## DATA TO PROCESS:

* * * * * * *

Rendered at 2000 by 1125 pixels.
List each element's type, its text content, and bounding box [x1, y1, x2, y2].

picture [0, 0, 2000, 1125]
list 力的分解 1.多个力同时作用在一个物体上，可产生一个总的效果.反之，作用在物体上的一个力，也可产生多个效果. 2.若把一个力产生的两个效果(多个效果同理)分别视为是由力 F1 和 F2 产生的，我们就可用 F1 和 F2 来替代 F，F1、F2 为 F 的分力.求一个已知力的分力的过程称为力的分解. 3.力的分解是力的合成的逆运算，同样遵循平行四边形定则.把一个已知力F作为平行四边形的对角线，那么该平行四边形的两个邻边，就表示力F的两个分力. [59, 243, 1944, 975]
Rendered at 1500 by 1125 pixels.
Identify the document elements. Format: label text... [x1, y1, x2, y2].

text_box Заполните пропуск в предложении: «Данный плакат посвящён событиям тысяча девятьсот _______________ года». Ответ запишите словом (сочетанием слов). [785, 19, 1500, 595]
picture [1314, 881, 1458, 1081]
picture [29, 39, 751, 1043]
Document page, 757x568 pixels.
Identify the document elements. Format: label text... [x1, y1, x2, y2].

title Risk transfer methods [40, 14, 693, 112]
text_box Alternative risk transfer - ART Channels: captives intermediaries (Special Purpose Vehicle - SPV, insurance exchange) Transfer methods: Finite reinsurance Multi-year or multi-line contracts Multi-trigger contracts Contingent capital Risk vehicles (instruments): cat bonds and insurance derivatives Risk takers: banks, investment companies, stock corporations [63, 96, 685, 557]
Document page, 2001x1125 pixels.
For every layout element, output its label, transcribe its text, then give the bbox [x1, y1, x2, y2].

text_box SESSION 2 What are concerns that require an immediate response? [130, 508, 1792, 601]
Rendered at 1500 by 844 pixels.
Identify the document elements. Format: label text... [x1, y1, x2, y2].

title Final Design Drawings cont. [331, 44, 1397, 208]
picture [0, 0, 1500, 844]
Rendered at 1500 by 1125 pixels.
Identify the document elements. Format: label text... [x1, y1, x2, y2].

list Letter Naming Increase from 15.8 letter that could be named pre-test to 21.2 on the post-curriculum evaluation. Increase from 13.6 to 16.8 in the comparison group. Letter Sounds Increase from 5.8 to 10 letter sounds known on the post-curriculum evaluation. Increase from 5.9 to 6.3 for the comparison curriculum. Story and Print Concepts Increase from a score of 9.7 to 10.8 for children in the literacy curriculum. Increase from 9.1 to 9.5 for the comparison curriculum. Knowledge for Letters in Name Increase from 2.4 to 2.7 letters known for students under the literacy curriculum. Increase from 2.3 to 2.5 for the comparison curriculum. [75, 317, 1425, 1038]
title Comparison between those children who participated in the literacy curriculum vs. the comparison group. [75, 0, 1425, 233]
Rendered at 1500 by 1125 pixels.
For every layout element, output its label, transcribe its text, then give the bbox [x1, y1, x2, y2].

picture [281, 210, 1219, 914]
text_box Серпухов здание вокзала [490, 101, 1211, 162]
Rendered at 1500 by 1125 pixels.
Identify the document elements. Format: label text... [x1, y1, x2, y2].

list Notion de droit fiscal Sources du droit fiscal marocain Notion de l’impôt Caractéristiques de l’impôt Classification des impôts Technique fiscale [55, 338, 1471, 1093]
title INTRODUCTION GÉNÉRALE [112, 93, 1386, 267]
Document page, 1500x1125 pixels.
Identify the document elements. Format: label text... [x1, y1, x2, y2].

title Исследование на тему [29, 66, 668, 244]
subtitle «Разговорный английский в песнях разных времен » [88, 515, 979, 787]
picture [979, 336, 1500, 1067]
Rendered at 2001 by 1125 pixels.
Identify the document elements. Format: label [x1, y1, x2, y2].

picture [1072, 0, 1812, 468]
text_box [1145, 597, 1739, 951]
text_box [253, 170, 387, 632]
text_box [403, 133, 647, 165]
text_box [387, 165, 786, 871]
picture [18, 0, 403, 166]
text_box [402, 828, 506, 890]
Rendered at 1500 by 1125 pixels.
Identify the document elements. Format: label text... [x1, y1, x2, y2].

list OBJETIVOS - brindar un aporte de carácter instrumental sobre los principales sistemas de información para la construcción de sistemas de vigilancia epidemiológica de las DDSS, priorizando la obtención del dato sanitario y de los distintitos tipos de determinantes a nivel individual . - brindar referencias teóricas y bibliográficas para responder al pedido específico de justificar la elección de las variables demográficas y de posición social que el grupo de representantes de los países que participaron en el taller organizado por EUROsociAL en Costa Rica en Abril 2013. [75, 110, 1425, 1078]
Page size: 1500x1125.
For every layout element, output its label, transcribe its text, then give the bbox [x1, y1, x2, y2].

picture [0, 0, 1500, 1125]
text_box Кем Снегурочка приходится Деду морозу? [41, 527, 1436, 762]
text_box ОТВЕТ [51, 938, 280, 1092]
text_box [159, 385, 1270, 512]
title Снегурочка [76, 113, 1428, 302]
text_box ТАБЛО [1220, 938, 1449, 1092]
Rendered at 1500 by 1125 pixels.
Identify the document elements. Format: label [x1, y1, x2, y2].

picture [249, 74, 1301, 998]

* * * * * * *

Output the records in full. Keep every character as it is.

## WRITTEN SOLUTION:
Rendered at 2000 by 1125 pixels.
List each element's type, its text content, and bounding box [x1, y1, x2, y2].

picture [0, 0, 2000, 1125]
list 力的分解 1.多个力同时作用在一个物体上，可产生一个总的效果.反之，作用在物体上的一个力，也可产生多个效果. 2.若把一个力产生的两个效果(多个效果同理)分别视为是由力 F1 和 F2 产生的，我们就可用 F1 和 F2 来替代 F，F1、F2 为 F 的分力.求一个已知力的分力的过程称为力的分解. 3.力的分解是力的合成的逆运算，同样遵循平行四边形定则.把一个已知力F作为平行四边形的对角线，那么该平行四边形的两个邻边，就表示力F的两个分力. [59, 243, 1944, 975]
Rendered at 1500 by 1125 pixels.
Identify the document elements. Format: label text... [x1, y1, x2, y2].

text_box Заполните пропуск в предложении: «Данный плакат посвящён событиям тысяча девятьсот _______________ года». Ответ запишите словом (сочетанием слов). [785, 19, 1500, 595]
picture [1314, 881, 1458, 1081]
picture [29, 39, 751, 1043]
Document page, 757x568 pixels.
Identify the document elements. Format: label text... [x1, y1, x2, y2].

title Risk transfer methods [40, 14, 693, 112]
text_box Alternative risk transfer - ART Channels: captives intermediaries (Special Purpose Vehicle - SPV, insurance exchange) Transfer methods: Finite reinsurance Multi-year or multi-line contracts Multi-trigger contracts Contingent capital Risk vehicles (instruments): cat bonds and insurance derivatives Risk takers: banks, investment companies, stock corporations [63, 96, 685, 557]
Document page, 2001x1125 pixels.
For every layout element, output its label, transcribe its text, then give the bbox [x1, y1, x2, y2].

text_box SESSION 2 What are concerns that require an immediate response? [130, 508, 1792, 601]
Rendered at 1500 by 844 pixels.
Identify the document elements. Format: label text... [x1, y1, x2, y2].

title Final Design Drawings cont. [331, 44, 1397, 208]
picture [0, 0, 1500, 844]
Rendered at 1500 by 1125 pixels.
Identify the document elements. Format: label text... [x1, y1, x2, y2].

list Letter Naming Increase from 15.8 letter that could be named pre-test to 21.2 on the post-curriculum evaluation. Increase from 13.6 to 16.8 in the comparison group. Letter Sounds Increase from 5.8 to 10 letter sounds known on the post-curriculum evaluation. Increase from 5.9 to 6.3 for the comparison curriculum. Story and Print Concepts Increase from a score of 9.7 to 10.8 for children in the literacy curriculum. Increase from 9.1 to 9.5 for the comparison curriculum. Knowledge for Letters in Name Increase from 2.4 to 2.7 letters known for students under the literacy curriculum. Increase from 2.3 to 2.5 for the comparison curriculum. [75, 317, 1425, 1038]
title Comparison between those children who participated in the literacy curriculum vs. the comparison group. [75, 0, 1425, 233]
Rendered at 1500 by 1125 pixels.
For every layout element, output its label, transcribe its text, then give the bbox [x1, y1, x2, y2].

picture [281, 210, 1219, 914]
text_box Серпухов здание вокзала [490, 101, 1211, 162]
Rendered at 1500 by 1125 pixels.
Identify the document elements. Format: label text... [x1, y1, x2, y2].

list Notion de droit fiscal Sources du droit fiscal marocain Notion de l’impôt Caractéristiques de l’impôt Classification des impôts Technique fiscale [55, 338, 1471, 1093]
title INTRODUCTION GÉNÉRALE [112, 93, 1386, 267]
Document page, 1500x1125 pixels.
Identify the document elements. Format: label text... [x1, y1, x2, y2].

title Исследование на тему [29, 66, 668, 244]
subtitle «Разговорный английский в песнях разных времен » [88, 515, 979, 787]
picture [979, 336, 1500, 1067]
Rendered at 2001 by 1125 pixels.
Identify the document elements. Format: label [x1, y1, x2, y2].

picture [1072, 0, 1812, 468]
text_box [1145, 597, 1739, 951]
text_box [253, 170, 387, 632]
text_box [403, 133, 647, 165]
text_box [387, 165, 786, 871]
picture [18, 0, 403, 166]
text_box [402, 828, 506, 890]
Rendered at 1500 by 1125 pixels.
Identify the document elements. Format: label text... [x1, y1, x2, y2].

list OBJETIVOS - brindar un aporte de carácter instrumental sobre los principales sistemas de información para la construcción de sistemas de vigilancia epidemiológica de las DDSS, priorizando la obtención del dato sanitario y de los distintitos tipos de determinantes a nivel individual . - brindar referencias teóricas y bibliográficas para responder al pedido específico de justificar la elección de las variables demográficas y de posición social que el grupo de representantes de los países que participaron en el taller organizado por EUROsociAL en Costa Rica en Abril 2013. [75, 110, 1425, 1078]
Page size: 1500x1125.
For every layout element, output its label, transcribe its text, then give the bbox [x1, y1, x2, y2].

picture [0, 0, 1500, 1125]
text_box Кем Снегурочка приходится Деду морозу? [41, 527, 1436, 762]
text_box ОТВЕТ [51, 938, 280, 1092]
text_box [159, 385, 1270, 512]
title Снегурочка [76, 113, 1428, 302]
text_box ТАБЛО [1220, 938, 1449, 1092]
Rendered at 1500 by 1125 pixels.
Identify the document elements. Format: label [x1, y1, x2, y2].

picture [249, 74, 1301, 998]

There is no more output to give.